(AVAILABLE DATA)
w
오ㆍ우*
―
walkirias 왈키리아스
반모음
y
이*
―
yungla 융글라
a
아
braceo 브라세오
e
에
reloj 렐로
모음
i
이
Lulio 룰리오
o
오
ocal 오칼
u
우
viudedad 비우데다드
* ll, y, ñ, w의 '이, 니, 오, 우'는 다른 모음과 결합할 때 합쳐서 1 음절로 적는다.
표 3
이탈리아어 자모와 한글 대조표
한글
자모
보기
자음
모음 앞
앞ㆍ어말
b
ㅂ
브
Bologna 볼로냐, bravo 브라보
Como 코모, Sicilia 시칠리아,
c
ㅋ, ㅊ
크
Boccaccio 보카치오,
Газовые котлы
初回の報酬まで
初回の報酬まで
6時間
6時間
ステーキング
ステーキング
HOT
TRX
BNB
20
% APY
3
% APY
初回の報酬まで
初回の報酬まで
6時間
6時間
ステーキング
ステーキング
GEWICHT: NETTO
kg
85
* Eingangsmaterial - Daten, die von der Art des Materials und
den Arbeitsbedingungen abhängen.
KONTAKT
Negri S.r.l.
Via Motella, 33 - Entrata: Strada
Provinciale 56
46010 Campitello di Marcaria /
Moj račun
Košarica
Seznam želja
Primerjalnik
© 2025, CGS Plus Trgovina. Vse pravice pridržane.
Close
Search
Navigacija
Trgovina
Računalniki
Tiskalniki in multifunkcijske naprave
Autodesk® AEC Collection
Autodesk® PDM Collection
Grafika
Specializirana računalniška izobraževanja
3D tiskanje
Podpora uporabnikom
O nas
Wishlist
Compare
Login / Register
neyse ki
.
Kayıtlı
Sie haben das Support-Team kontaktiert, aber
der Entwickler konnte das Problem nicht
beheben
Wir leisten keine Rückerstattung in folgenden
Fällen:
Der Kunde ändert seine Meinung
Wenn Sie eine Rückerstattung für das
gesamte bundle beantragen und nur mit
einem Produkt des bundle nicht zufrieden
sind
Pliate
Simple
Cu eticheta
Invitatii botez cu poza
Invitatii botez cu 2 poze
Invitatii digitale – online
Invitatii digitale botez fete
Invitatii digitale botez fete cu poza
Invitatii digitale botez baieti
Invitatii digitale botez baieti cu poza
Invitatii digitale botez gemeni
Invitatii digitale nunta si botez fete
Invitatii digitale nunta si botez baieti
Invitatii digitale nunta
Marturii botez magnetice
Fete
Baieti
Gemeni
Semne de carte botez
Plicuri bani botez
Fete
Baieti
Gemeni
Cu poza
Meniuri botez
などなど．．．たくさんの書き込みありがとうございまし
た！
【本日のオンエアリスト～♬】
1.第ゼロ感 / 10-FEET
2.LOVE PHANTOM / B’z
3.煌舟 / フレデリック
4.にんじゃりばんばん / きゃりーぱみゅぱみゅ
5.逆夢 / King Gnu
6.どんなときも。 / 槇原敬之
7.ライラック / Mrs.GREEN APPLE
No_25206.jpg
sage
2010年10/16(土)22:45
(End AVAILABLE DATA)
## ASSIGNED TASK:
Each entry above should be retyped exactly, with nothing missed.

## EXERCISE OUTPUT:
w
오ㆍ우*
―
walkirias 왈키리아스
반모음
y
이*
―
yungla 융글라
a
아
braceo 브라세오
e
에
reloj 렐로
모음
i
이
Lulio 룰리오
o
오
ocal 오칼
u
우
viudedad 비우데다드
* ll, y, ñ, w의 '이, 니, 오, 우'는 다른 모음과 결합할 때 합쳐서 1 음절로 적는다.
표 3
이탈리아어 자모와 한글 대조표
한글
자모
보기
자음
모음 앞
앞ㆍ어말
b
ㅂ
브
Bologna 볼로냐, bravo 브라보
Como 코모, Sicilia 시칠리아,
c
ㅋ, ㅊ
크
Boccaccio 보카치오,
Газовые котлы
初回の報酬まで
初回の報酬まで
6時間
6時間
ステーキング
ステーキング
HOT
TRX
BNB
20
% APY
3
% APY
初回の報酬まで
初回の報酬まで
6時間
6時間
ステーキング
ステーキング
GEWICHT: NETTO
kg
85
* Eingangsmaterial - Daten, die von der Art des Materials und
den Arbeitsbedingungen abhängen.
KONTAKT
Negri S.r.l.
Via Motella, 33 - Entrata: Strada
Provinciale 56
46010 Campitello di Marcaria /
Moj račun
Košarica
Seznam želja
Primerjalnik
© 2025, CGS Plus Trgovina. Vse pravice pridržane.
Close
Search
Navigacija
Trgovina
Računalniki
Tiskalniki in multifunkcijske naprave
Autodesk® AEC Collection
Autodesk® PDM Collection
Grafika
Specializirana računalniška izobraževanja
3D tiskanje
Podpora uporabnikom
O nas
Wishlist
Compare
Login / Register
neyse ki
.
Kayıtlı
Sie haben das Support-Team kontaktiert, aber
der Entwickler konnte das Problem nicht
beheben
Wir leisten keine Rückerstattung in folgenden
Fällen:
Der Kunde ändert seine Meinung
Wenn Sie eine Rückerstattung für das
gesamte bundle beantragen und nur mit
einem Produkt des bundle nicht zufrieden
sind
Pliate
Simple
Cu eticheta
Invitatii botez cu poza
Invitatii botez cu 2 poze
Invitatii digitale – online
Invitatii digitale botez fete
Invitatii digitale botez fete cu poza
Invitatii digitale botez baieti
Invitatii digitale botez baieti cu poza
Invitatii digitale botez gemeni
Invitatii digitale nunta si botez fete
Invitatii digitale nunta si botez baieti
Invitatii digitale nunta
Marturii botez magnetice
Fete
Baieti
Gemeni
Semne de carte botez
Plicuri bani botez
Fete
Baieti
Gemeni
Cu poza
Meniuri botez
などなど．．．たくさんの書き込みありがとうございまし
た！
【本日のオンエアリスト～♬】
1.第ゼロ感 / 10-FEET
2.LOVE PHANTOM / B’z
3.煌舟 / フレデリック
4.にんじゃりばんばん / きゃりーぱみゅぱみゅ
5.逆夢 / King Gnu
6.どんなときも。 / 槇原敬之
7.ライラック / Mrs.GREEN APPLE
No_25206.jpg
sage
2010年10/16(土)22:45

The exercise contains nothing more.